(Stored items)
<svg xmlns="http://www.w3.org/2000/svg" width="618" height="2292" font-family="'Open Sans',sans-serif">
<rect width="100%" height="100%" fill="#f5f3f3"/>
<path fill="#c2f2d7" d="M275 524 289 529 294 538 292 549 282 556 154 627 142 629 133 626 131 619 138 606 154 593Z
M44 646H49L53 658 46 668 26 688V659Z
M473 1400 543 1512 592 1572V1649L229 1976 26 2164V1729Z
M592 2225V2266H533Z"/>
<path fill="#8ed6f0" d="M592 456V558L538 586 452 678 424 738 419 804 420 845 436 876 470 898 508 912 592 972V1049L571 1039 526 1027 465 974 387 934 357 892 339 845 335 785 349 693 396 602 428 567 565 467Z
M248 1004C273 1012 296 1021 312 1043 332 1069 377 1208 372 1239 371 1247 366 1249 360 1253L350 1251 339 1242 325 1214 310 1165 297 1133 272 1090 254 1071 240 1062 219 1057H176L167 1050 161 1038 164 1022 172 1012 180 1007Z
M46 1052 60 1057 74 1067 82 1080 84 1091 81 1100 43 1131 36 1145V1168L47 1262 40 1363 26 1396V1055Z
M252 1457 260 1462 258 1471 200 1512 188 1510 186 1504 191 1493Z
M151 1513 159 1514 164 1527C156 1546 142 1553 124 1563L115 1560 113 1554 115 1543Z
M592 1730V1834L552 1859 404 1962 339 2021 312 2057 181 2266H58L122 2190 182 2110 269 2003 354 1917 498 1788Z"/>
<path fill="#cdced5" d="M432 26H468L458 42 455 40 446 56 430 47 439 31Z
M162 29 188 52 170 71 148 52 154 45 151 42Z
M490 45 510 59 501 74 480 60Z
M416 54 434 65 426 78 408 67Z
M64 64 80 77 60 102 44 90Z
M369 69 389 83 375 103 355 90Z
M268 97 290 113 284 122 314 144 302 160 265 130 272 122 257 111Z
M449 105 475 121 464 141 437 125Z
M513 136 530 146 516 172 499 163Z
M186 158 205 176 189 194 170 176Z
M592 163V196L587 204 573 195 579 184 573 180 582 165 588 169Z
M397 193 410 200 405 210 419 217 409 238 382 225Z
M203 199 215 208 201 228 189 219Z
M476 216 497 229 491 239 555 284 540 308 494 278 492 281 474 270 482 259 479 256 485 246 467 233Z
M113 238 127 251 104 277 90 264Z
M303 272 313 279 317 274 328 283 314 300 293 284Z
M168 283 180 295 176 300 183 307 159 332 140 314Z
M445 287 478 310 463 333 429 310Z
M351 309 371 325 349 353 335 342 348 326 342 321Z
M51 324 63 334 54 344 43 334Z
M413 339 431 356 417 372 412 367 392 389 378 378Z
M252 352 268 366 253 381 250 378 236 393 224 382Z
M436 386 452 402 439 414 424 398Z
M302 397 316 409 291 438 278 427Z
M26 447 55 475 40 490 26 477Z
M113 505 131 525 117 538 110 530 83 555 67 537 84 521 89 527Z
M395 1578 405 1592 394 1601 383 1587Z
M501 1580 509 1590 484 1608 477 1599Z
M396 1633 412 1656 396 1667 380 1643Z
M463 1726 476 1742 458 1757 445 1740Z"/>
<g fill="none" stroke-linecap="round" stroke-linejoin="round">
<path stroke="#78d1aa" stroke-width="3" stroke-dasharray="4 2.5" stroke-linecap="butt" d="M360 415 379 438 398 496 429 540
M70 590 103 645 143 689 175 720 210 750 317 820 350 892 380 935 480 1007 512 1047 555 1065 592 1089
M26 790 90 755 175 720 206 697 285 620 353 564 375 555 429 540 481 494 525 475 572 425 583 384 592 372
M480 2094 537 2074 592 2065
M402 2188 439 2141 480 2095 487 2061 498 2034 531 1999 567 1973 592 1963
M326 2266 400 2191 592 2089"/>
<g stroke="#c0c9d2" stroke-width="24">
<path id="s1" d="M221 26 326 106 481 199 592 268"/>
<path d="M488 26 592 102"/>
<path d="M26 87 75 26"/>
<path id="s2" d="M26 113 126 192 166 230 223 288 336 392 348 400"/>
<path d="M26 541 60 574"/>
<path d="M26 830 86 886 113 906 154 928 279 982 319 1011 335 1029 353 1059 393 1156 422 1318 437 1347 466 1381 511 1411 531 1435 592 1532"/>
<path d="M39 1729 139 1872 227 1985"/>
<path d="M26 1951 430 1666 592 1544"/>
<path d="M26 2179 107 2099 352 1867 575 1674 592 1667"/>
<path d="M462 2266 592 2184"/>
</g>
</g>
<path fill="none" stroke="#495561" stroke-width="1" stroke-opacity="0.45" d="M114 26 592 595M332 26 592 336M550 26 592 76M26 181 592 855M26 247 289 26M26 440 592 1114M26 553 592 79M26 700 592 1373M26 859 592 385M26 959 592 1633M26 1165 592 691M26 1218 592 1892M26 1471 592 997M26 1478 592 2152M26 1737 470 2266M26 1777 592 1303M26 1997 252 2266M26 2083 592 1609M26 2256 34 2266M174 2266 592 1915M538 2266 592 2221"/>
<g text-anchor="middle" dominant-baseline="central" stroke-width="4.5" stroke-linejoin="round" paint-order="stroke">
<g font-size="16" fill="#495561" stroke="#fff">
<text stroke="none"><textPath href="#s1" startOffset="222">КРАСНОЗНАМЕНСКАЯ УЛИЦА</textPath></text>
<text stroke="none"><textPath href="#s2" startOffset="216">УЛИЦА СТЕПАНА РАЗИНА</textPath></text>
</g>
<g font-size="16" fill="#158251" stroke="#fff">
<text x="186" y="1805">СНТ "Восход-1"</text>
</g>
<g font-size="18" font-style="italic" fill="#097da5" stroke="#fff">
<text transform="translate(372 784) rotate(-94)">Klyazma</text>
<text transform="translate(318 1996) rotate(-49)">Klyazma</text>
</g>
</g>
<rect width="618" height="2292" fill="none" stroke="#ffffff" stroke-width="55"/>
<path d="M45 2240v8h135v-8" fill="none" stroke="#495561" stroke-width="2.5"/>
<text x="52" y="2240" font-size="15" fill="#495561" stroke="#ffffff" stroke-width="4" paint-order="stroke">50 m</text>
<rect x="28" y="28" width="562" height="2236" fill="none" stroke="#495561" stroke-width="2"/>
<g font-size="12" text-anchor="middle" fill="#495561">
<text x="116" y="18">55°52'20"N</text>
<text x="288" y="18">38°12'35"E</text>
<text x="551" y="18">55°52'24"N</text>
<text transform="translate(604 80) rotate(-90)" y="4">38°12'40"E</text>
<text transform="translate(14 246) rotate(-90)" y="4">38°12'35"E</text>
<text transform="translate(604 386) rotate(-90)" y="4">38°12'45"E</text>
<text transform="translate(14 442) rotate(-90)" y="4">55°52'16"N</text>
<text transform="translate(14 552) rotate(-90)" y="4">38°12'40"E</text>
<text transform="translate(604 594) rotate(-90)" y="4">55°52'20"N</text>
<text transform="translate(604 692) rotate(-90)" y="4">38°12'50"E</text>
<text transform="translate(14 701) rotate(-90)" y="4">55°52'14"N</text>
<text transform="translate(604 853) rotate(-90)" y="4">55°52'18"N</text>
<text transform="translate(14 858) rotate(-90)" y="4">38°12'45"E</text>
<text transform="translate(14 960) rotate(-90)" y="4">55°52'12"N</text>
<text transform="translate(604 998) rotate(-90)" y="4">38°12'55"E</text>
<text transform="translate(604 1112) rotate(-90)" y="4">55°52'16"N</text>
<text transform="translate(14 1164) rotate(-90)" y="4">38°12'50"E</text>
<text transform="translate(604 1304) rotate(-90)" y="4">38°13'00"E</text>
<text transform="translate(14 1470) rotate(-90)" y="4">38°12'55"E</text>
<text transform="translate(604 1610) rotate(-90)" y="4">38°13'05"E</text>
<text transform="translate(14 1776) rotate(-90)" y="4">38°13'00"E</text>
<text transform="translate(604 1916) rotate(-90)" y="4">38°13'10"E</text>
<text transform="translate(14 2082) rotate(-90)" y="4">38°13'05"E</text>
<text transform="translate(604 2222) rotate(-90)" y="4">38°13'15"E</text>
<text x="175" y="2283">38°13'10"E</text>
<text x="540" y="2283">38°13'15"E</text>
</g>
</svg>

---

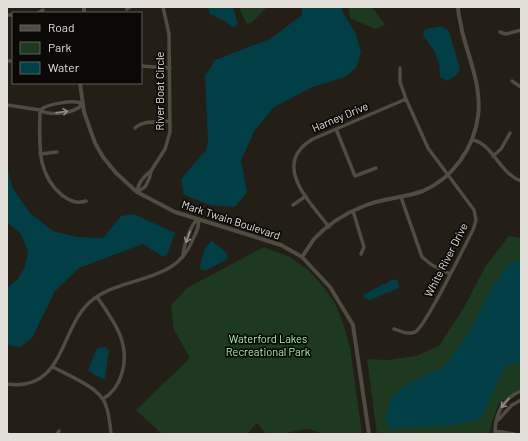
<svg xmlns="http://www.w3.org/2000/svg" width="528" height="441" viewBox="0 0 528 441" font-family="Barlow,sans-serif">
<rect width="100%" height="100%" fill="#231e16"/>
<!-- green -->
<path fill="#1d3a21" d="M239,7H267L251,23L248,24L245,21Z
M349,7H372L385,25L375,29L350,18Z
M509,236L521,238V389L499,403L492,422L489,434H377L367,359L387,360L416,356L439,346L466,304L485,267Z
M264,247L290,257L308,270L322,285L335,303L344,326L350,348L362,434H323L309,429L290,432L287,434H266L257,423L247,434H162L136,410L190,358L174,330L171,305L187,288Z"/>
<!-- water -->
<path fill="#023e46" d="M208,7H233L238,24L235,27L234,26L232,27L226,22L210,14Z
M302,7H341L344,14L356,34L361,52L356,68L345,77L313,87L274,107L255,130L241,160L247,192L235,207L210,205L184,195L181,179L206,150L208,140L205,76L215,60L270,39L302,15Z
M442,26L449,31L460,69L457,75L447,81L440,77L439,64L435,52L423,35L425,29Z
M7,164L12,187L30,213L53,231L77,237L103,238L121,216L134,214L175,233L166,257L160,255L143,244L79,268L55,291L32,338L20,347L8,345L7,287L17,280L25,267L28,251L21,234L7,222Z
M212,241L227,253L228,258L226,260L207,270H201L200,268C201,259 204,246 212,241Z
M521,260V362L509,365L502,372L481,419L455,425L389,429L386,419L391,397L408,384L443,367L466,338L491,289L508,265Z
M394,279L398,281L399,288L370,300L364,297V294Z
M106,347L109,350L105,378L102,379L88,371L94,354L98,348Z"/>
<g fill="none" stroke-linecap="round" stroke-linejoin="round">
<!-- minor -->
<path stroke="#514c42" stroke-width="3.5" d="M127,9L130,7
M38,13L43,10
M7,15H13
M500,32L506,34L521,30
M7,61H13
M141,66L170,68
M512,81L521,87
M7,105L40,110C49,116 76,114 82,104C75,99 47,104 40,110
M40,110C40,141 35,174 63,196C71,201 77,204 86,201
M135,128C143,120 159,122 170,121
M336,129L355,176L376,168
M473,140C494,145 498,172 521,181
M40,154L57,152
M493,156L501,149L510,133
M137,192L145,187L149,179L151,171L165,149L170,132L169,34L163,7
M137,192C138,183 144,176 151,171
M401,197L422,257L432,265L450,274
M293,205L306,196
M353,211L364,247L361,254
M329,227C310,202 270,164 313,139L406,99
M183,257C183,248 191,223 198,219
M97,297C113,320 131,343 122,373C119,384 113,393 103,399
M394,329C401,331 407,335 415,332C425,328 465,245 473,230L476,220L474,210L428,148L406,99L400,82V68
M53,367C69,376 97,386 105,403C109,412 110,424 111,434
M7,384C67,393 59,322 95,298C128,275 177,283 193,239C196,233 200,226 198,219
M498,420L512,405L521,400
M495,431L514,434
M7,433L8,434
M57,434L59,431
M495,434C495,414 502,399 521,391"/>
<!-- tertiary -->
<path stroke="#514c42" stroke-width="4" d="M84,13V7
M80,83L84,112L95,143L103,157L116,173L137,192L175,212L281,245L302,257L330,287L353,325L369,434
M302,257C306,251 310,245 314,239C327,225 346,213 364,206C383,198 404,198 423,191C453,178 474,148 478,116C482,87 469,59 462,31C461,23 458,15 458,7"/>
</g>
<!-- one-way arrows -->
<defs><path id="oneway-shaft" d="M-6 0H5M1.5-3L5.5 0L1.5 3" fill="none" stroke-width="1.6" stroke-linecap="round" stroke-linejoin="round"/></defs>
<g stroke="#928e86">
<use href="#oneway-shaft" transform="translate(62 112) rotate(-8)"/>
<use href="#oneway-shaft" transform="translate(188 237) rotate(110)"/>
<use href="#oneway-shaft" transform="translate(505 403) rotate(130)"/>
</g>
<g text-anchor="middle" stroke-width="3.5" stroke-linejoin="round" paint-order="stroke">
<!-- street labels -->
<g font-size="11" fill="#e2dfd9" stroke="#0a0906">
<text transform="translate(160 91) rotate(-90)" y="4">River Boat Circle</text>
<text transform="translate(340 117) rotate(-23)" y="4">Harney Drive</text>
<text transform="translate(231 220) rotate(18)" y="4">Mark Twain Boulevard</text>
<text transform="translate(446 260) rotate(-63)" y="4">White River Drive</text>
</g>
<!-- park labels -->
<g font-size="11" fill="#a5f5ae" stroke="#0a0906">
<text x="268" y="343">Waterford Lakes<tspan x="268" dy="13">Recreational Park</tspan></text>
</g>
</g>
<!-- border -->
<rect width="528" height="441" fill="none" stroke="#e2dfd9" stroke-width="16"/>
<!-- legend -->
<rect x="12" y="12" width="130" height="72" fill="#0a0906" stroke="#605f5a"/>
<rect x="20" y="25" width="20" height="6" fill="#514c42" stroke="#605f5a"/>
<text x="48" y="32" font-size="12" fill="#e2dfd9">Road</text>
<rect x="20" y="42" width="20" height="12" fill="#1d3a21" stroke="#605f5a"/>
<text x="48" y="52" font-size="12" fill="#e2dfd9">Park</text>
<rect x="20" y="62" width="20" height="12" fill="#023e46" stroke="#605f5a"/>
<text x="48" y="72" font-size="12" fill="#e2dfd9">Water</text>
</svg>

...

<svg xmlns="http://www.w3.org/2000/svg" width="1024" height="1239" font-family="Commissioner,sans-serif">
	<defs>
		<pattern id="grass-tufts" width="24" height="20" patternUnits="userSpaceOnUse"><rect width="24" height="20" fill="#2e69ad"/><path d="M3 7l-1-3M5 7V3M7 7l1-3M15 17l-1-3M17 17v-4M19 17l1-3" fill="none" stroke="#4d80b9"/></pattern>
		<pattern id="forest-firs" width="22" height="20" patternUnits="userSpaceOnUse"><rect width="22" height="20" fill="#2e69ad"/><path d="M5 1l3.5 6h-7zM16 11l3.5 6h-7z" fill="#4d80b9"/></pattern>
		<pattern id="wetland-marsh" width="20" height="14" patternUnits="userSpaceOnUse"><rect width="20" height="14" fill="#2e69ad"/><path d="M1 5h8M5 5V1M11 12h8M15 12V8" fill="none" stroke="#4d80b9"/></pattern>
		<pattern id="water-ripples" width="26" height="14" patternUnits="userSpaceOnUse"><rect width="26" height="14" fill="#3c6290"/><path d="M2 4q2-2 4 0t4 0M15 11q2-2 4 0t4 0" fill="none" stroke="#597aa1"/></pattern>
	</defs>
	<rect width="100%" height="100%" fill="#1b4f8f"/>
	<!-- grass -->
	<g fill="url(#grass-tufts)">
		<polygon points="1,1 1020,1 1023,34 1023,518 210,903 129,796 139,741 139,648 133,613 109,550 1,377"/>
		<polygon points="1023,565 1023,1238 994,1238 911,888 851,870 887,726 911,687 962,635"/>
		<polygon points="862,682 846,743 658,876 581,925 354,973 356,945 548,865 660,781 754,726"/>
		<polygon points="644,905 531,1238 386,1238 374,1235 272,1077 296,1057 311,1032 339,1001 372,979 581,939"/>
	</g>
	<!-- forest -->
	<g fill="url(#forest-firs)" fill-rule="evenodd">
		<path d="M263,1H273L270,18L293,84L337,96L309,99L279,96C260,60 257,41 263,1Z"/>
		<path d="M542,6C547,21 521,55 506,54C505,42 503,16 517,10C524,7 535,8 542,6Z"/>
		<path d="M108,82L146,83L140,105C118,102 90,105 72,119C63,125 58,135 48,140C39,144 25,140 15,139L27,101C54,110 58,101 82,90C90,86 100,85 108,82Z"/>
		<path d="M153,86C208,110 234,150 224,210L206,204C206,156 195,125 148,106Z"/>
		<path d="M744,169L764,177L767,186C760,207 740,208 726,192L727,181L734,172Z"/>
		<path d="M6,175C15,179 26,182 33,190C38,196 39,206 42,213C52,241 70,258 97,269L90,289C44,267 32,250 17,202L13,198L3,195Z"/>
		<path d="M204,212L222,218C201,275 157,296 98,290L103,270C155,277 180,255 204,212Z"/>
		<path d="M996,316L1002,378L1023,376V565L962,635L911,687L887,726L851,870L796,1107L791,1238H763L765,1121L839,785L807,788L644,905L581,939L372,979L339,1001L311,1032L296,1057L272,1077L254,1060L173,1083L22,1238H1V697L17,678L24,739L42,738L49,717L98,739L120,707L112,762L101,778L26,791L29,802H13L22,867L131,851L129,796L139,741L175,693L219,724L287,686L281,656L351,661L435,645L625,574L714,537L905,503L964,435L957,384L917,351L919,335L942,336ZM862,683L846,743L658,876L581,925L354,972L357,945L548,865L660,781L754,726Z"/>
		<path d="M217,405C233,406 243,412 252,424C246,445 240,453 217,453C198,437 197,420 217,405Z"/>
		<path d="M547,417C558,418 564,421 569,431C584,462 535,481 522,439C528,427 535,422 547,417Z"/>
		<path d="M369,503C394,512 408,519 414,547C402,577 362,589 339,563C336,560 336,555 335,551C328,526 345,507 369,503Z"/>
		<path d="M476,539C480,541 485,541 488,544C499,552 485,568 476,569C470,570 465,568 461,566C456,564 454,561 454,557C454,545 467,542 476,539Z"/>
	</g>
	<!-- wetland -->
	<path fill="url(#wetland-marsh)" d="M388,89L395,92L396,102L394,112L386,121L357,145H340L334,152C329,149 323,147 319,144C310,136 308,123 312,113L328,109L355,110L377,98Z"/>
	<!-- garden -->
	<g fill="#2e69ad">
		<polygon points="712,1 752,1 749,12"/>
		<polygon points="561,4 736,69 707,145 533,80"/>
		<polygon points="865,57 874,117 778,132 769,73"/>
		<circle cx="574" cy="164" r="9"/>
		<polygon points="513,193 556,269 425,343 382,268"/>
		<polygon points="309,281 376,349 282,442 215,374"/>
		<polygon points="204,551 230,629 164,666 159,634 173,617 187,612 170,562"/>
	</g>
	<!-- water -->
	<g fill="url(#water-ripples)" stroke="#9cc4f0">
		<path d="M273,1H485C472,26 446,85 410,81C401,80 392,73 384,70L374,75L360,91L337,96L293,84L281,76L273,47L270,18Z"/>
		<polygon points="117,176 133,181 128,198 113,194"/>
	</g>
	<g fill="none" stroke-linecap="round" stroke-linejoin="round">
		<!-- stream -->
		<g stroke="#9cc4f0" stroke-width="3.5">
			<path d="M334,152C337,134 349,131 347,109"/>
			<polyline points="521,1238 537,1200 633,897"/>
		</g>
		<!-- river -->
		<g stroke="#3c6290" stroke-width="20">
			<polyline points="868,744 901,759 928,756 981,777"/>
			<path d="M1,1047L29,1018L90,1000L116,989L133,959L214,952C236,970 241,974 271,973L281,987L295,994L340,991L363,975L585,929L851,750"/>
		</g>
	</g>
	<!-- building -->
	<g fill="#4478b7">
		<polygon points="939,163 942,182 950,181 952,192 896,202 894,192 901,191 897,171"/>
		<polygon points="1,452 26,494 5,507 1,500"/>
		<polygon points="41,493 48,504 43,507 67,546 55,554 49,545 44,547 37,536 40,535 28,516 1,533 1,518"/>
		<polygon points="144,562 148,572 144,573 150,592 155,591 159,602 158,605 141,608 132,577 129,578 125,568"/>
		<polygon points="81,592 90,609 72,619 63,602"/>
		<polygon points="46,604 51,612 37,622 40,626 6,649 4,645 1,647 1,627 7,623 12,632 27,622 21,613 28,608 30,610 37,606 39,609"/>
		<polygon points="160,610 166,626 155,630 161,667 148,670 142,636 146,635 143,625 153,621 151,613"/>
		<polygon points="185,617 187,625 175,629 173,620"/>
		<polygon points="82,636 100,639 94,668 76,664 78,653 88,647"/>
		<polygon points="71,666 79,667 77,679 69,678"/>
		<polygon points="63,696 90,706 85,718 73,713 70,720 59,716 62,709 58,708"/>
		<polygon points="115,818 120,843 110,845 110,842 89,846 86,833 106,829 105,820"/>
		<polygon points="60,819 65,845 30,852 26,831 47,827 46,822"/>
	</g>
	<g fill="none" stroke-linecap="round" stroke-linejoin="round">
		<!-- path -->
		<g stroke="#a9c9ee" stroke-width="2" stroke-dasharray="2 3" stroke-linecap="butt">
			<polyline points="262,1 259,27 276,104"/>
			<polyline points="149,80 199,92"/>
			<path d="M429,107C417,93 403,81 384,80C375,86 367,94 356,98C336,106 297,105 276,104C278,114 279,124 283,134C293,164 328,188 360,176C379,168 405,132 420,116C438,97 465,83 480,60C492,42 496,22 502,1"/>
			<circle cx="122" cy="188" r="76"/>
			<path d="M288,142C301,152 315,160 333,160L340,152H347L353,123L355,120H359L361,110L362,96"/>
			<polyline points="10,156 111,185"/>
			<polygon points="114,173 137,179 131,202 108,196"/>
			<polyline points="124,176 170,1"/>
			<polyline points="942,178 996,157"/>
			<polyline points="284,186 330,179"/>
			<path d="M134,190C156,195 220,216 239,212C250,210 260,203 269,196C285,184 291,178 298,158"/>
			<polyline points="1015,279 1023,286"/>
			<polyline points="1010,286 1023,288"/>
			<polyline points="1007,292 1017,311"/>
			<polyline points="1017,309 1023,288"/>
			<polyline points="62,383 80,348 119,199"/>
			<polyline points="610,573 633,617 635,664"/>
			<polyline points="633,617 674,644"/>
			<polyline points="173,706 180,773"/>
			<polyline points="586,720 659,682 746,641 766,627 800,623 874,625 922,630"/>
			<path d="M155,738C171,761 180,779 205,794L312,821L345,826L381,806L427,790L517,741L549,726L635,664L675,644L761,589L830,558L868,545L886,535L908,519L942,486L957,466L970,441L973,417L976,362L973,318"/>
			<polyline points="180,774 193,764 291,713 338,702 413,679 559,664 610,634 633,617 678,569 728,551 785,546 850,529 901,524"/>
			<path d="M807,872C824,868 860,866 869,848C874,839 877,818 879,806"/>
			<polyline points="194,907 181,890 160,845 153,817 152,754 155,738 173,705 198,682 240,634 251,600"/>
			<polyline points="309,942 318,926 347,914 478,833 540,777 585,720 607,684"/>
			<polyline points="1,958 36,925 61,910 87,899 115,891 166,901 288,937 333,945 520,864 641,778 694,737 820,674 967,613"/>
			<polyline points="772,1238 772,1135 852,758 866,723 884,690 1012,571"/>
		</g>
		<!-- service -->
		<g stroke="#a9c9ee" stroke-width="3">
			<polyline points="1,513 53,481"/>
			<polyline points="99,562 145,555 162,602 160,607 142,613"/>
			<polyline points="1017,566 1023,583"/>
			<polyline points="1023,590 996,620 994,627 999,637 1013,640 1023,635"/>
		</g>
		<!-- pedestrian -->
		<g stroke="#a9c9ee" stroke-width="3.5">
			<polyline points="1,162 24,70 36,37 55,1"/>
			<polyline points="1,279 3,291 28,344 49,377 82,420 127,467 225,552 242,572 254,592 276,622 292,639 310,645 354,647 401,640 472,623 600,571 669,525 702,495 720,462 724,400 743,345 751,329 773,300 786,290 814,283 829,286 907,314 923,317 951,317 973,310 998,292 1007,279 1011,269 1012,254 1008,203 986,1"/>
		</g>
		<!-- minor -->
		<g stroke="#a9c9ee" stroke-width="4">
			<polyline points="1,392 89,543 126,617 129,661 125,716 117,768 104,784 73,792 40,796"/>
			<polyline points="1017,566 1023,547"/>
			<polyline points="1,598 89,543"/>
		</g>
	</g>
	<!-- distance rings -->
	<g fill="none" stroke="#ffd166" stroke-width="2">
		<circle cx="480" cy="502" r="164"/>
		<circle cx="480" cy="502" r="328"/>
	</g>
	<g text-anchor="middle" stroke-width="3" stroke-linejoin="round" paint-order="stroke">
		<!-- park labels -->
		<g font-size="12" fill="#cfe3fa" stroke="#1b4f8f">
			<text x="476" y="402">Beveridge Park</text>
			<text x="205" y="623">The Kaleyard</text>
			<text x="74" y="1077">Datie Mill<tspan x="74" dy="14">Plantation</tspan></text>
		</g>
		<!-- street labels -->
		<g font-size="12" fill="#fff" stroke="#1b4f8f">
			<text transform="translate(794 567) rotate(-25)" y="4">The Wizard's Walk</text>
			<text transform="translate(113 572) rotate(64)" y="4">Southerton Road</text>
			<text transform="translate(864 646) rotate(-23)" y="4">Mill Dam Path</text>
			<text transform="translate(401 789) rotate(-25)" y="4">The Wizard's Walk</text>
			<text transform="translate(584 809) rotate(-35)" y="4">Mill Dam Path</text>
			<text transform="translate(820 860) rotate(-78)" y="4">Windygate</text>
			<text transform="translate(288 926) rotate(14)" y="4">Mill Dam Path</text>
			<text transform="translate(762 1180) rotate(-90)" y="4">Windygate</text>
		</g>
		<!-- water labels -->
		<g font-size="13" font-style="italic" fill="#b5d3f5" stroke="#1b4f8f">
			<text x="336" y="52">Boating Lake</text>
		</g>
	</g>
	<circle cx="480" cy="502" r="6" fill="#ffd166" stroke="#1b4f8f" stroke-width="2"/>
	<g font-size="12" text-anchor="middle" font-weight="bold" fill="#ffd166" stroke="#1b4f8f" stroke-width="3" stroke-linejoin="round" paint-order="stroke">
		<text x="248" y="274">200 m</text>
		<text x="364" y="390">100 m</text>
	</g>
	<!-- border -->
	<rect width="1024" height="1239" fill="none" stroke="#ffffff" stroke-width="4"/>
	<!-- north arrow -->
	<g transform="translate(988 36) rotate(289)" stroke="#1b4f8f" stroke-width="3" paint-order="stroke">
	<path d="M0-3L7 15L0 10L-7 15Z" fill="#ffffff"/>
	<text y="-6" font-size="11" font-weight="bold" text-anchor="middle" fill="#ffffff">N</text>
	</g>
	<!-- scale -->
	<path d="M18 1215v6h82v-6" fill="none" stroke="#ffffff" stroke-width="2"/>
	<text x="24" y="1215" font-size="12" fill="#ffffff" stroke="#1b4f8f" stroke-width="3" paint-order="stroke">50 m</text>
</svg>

What needs to be done:
Exactly the lines above from the one with "M445 287 478 310 463 333 429 310Z" to the one with "M480 2094 537 2074 592 2065", both included, are to be quoted; leave the rest out.

Answer to this task:
M445 287 478 310 463 333 429 310Z
M351 309 371 325 349 353 335 342 348 326 342 321Z
M51 324 63 334 54 344 43 334Z
M413 339 431 356 417 372 412 367 392 389 378 378Z
M252 352 268 366 253 381 250 378 236 393 224 382Z
M436 386 452 402 439 414 424 398Z
M302 397 316 409 291 438 278 427Z
M26 447 55 475 40 490 26 477Z
M113 505 131 525 117 538 110 530 83 555 67 537 84 521 89 527Z
M395 1578 405 1592 394 1601 383 1587Z
M501 1580 509 1590 484 1608 477 1599Z
M396 1633 412 1656 396 1667 380 1643Z
M463 1726 476 1742 458 1757 445 1740Z"/>
<g fill="none" stroke-linecap="round" stroke-linejoin="round">
<path stroke="#78d1aa" stroke-width="3" stroke-dasharray="4 2.5" stroke-linecap="butt" d="M360 415 379 438 398 496 429 540
M70 590 103 645 143 689 175 720 210 750 317 820 350 892 380 935 480 1007 512 1047 555 1065 592 1089
M26 790 90 755 175 720 206 697 285 620 353 564 375 555 429 540 481 494 525 475 572 425 583 384 592 372
M480 2094 537 2074 592 2065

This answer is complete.